IFComp 2011: How Suzy Got Her Powers
The indefatigable David Whyld brings us a sample of his latest efforts in Adrift. Spoilers follow the break.
So, this is basically a teaser for a larger work. This seems to be a trend in recent Comps. People figured out some time back that they could exploit the rules of the Comp to get people people play games that they wouldn’t choose to play voluntarily, but now they’re using it to, in effect, expose people to advertisements.

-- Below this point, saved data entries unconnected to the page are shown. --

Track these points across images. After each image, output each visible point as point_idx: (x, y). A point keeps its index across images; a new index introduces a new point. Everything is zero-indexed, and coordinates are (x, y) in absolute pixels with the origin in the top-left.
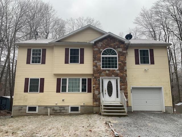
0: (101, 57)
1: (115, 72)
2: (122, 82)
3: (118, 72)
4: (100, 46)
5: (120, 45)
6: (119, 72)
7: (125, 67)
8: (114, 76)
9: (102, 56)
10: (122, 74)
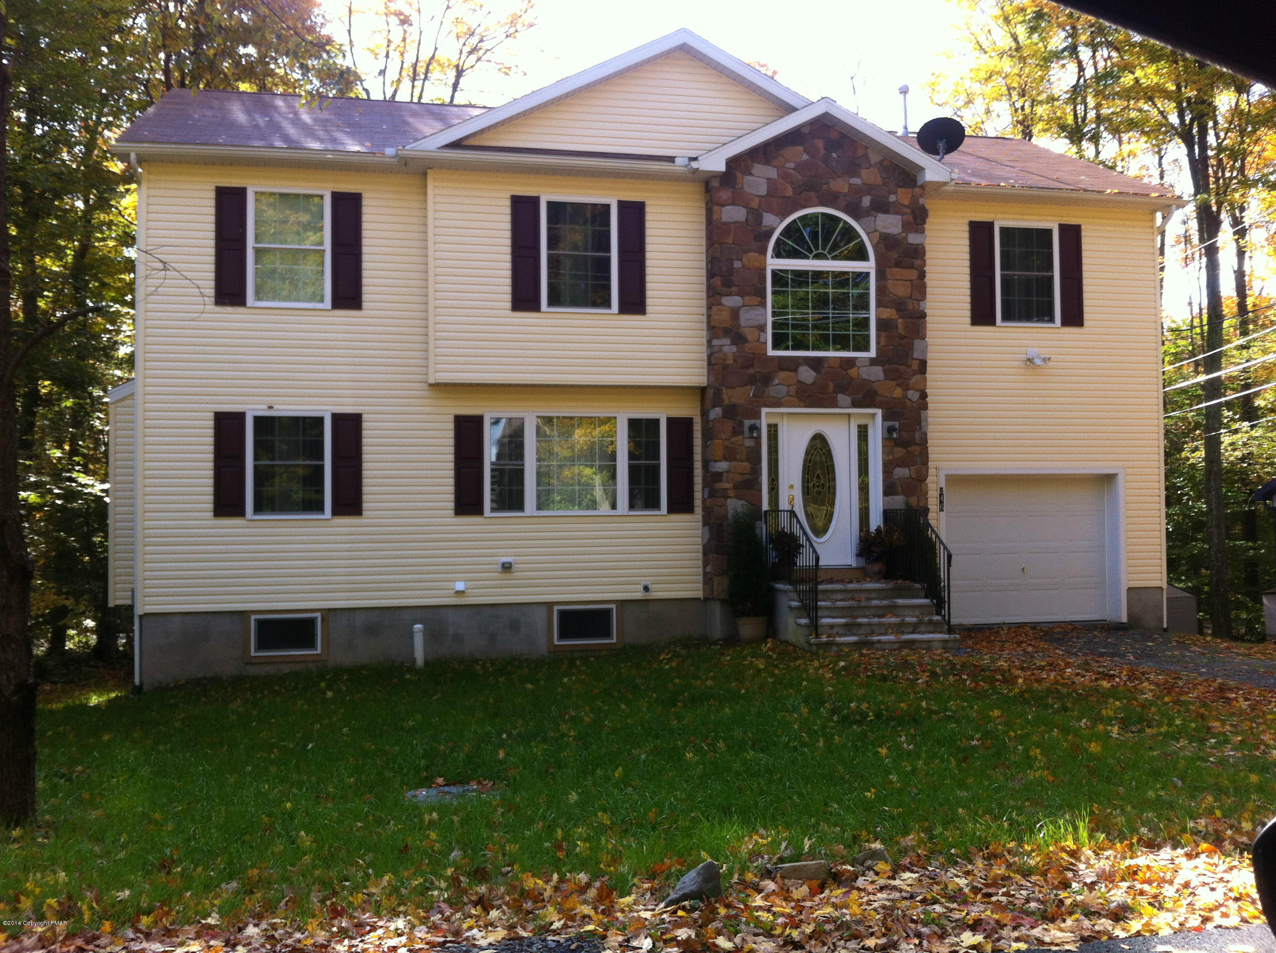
0: (764, 269)
1: (853, 372)
2: (897, 443)
3: (877, 373)
4: (763, 190)
5: (891, 193)
6: (881, 376)
7: (917, 343)
8: (848, 400)
9: (773, 264)
10: (898, 392)
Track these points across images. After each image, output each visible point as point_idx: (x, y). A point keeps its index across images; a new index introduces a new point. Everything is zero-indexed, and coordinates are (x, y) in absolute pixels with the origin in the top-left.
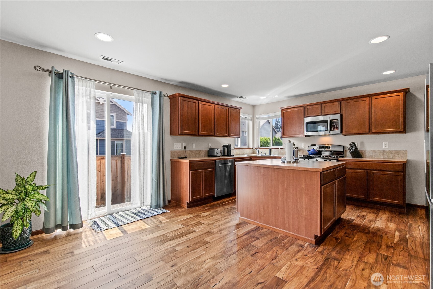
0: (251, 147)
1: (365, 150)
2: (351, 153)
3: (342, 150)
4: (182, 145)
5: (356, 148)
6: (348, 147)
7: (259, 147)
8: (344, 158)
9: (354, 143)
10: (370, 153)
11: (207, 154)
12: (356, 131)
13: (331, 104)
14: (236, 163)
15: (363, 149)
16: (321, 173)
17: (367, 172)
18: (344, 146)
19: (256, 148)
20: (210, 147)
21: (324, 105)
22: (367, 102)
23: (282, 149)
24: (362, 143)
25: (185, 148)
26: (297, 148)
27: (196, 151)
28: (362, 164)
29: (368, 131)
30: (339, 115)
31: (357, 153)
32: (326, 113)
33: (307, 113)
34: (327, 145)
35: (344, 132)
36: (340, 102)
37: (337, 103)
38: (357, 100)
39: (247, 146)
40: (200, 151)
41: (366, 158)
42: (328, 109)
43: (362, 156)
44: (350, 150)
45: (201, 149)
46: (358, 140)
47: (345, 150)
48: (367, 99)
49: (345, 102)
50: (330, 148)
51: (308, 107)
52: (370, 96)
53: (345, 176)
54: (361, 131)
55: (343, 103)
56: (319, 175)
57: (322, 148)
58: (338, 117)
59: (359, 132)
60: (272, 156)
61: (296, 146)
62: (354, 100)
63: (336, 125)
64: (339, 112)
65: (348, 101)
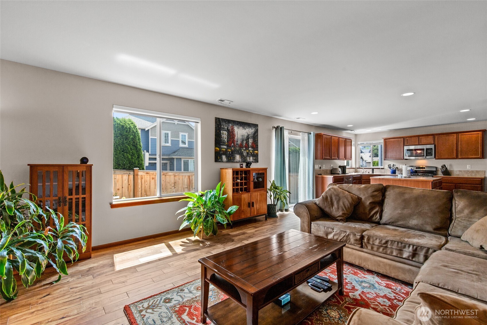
0: (354, 166)
1: (453, 170)
2: (442, 172)
3: (435, 170)
4: (319, 166)
5: (446, 168)
6: (440, 168)
7: (360, 167)
8: (437, 176)
9: (445, 165)
10: (457, 172)
11: (330, 172)
12: (447, 157)
13: (427, 137)
14: (371, 178)
15: (452, 170)
16: (432, 182)
17: (455, 185)
18: (436, 168)
19: (357, 168)
20: (332, 167)
21: (421, 137)
22: (455, 137)
23: (383, 169)
24: (451, 165)
25: (320, 168)
26: (397, 168)
27: (325, 170)
28: (451, 179)
29: (456, 157)
30: (434, 145)
31: (446, 172)
32: (422, 144)
33: (406, 143)
34: (421, 167)
35: (437, 158)
36: (434, 136)
37: (431, 137)
38: (448, 135)
39: (350, 166)
40: (327, 170)
41: (454, 175)
42: (424, 140)
43: (451, 174)
44: (442, 170)
45: (327, 169)
46: (447, 163)
47: (437, 169)
48: (455, 135)
49: (438, 136)
50: (424, 168)
51: (407, 138)
52: (457, 133)
53: (442, 186)
54: (450, 157)
55: (436, 137)
56: (431, 183)
57: (418, 169)
58: (432, 147)
59: (449, 157)
60: (374, 174)
61: (396, 167)
62: (445, 135)
63: (431, 152)
64: (433, 143)
65: (440, 136)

The larger work is apparently a superhero epic in which you, as the heroine Scarlet, battle villains with names like Krusher and Fyreball. (No, I’m not making that up. Both of those names are in the game’s “About” text. I hope Fyreball is a reference to Textfyre somehow.) Scarlet’s origin story is told here, in Whyld’s overly-wordy style. How wordy? Here’s the response to “EXAMINE ME”:
You’re Suzy Loman, twenty-three years old, single, currently employed as a waitress in a restaurant which is hardly what you’d call high class (the Meal of the Day is often Pig’s Liver which probably says it all). You’re small for your age (“short” as your father would so eloquently put it) but pretty in an elfin sort of way (so you’d like to think) and you have perfect, sparkling blue eyes (again, in your opinion). You keep your hair (light blonde) at shoulder length, having neither the willpower to let it grow any longer (and look like a bimbo) or the nerve to cut it short (and look like you’re one of those horribly professional business women).
And it keeps on going for another paragraph describing your clothes. How much of this is relevant to the story we’re in? Just the fact that you’re short (if I may put it eloquently). And these are apparently Suzy’s self-evaluative thoughts while trapped in a burning building. That’s the entire story here: you charge into a conflagration to rescue a stranger, solve a simple environmental puzzle or two, and then are apparently rewarded for your courage with superpowers. But you don’t get to use those powers, or even find out what they are, because the game ends with a big textdump first. It’s like a game about the origin of Green Lantern that ends with Abin Sur giving Hal the ring.
Gah. I didn’t EXAMINE ME, apparently (perhaps because I was focused on the burning building issue). But I really dislike it when a female character is given thoughts about herself that really only make sense as the evaluation by an external, probably male viewer.
The parenthicals are (in my opinion) a sign of really poor writing, as if the author (who’s spent far too long on backstory) wants to get out a dozen unrelated thoughts (and can’t think of a clever way to do it).